● **INFORMATION SHOWN**
┏━━
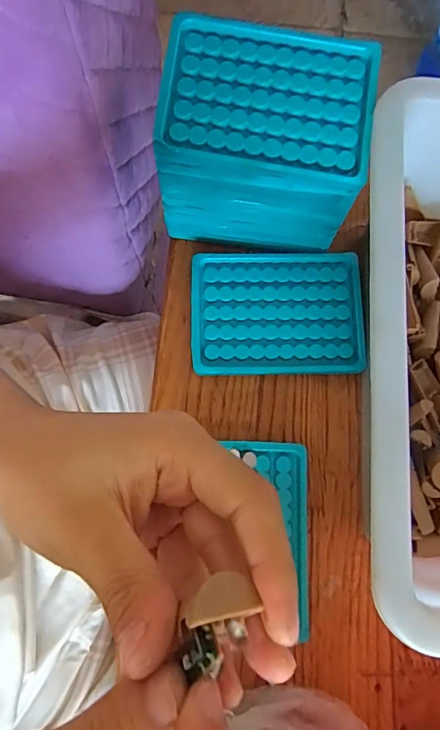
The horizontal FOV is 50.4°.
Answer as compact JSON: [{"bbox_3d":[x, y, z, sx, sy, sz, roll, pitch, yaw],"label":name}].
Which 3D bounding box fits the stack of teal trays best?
[{"bbox_3d":[0.029,-0.155,0.335,0.128,0.106,0.093,8,79,0],"label":"stack of teal trays"}]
┗━━
● **PROBLEM DETAILS**
Print the material above exactly, skipping its images.

● **SOLVED PROBLEM**
The horizontal FOV is 50.4°.
Answer as compact JSON: [{"bbox_3d":[x, y, z, sx, sy, sz, roll, pitch, yaw],"label":name}].
Which 3D bounding box fits the stack of teal trays best?
[{"bbox_3d":[0.029,-0.155,0.335,0.128,0.106,0.093,8,79,0],"label":"stack of teal trays"}]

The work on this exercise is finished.